Since 1995, there have been 755 separate cases of class action securities litigation on allegations of companies inflating their stock prices due to fraud or untimely disclosure. Settlements from these cases totaled about $25.4 billion. On the surface, it appears that wronged shareholders have received just retribution for the losses incurred from purchasing stocks at inflated prices. But research from a professor at the Olin School of Business at Washington University in St. Louis shows that individual shareholders aren’t receiving much benefit at all – in fact, if anything they’re losing out.
“The majority of participants in securities class action suits are institutional investors who trade more than $100 million a year. They don’t have to pay for any gains they made from selling the inflated stocks, and once they’re compensated for their losses they actually come out ahead,” said Anjan Thakor, PhD., finance professor at the Olin School of Business.
“Institutional investors are trading such a large volume. The net trading loss they suffer from buying inflated stocks is only 20 percent of their gross losses. Of the more than 2,300 firms we studied, 40 percent were shown to have realized a net benefit from the settlement proceeds.”
The only way institutional investors might lose from buying inflated shares of stock is if they buy newly issued securities.
Thakor said that the Private Securities Litigation Reform Act of 1995 causes an asymmetry in how much benefit investors receive when companies actu fraudulently.
“What’s worse is that the system is set up so that one group of shareholders ends up suing another group of shareholders. If I’m a shareholder who bought stock before the period where stocks were inflated, I can’t take part in the litigation, yet I will essentially be paying the settlement to those investors who did buy inflated shares,” Thakor said.
“It’s a process of taking money from one group of shareholders in the company and giving it to another for some wrongdoing by the company. Well, send the managers to jail. Fine them. Do whatever you want to do with them. But why should I be paying a fellow shareholder when I’m not responsible for the problem?”
Thakor said that the injustice of the system is made worse because the actual transfer of the payment is not a neutral process either. Huge resources are used up paying the lawyers and accountants who handled the litigation. After those expenses are paid, investors end up with maybe three cents on the dollar.
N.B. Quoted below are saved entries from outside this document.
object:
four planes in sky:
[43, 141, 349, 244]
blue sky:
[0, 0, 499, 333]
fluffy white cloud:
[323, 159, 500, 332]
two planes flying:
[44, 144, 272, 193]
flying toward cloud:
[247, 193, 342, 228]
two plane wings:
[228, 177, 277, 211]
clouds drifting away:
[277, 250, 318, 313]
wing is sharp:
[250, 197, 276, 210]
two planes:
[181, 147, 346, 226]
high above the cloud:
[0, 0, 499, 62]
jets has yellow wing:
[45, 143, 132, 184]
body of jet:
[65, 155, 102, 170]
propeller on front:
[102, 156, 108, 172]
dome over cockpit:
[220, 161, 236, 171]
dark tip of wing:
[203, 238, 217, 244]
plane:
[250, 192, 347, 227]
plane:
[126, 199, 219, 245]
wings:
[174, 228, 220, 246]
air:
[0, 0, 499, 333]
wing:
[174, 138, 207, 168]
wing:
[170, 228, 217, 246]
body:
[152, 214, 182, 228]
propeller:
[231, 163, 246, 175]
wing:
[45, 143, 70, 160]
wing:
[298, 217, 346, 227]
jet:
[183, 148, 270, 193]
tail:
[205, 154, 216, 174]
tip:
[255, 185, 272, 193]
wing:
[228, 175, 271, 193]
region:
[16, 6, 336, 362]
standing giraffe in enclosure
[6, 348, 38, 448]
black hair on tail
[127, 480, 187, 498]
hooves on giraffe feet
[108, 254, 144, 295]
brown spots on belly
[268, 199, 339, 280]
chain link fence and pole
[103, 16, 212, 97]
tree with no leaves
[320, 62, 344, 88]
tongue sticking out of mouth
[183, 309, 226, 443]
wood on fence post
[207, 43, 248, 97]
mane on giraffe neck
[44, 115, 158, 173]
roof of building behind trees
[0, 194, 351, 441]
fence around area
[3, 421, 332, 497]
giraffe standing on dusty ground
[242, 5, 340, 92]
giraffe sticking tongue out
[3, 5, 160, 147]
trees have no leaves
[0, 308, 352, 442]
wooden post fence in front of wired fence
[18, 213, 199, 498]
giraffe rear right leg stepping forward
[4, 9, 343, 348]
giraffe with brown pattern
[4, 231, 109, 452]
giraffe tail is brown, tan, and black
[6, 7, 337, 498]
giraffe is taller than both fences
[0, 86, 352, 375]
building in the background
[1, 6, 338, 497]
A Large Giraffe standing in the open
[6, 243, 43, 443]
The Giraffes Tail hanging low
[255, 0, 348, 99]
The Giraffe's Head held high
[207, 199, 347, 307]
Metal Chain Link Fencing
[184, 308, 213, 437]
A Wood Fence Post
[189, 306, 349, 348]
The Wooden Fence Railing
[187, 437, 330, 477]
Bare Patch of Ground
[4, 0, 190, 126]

“The settlement doesn’t help the shareholders who paid the fine since they’re paying out of their own pocket. It doesn’t really help the shareholders who sued company, who barely recover their losses. So who made the money? Large institutional investors handling more than $100 million in assets, the lawyers and the accountants,” Thakor said.
The inequities that Thakor discovered are part of an analysis he conducted for the U. S. Chamber Institute for Legal Reform. He said his findings are disheartening since the Private Securities Litigation Reform Act of 1995 was an attempt to promote transparency in corporate activities and prevent fraud.
In Thakor’s opinion, it’s time to re-examine the act, incorporating ways to appropriately punish those who committed the wrongdoing. The focus ought to be on getting managers to comply since they’re the ones making the decisions so we can have a transparent financial market.
” I don’t think you should get there by having system by which the only people who benefit are the lawyers, accountants and large institutional investors. The system ought to impose punishment on the people who committed the crime — that ought to be the managers, not the shareholders.”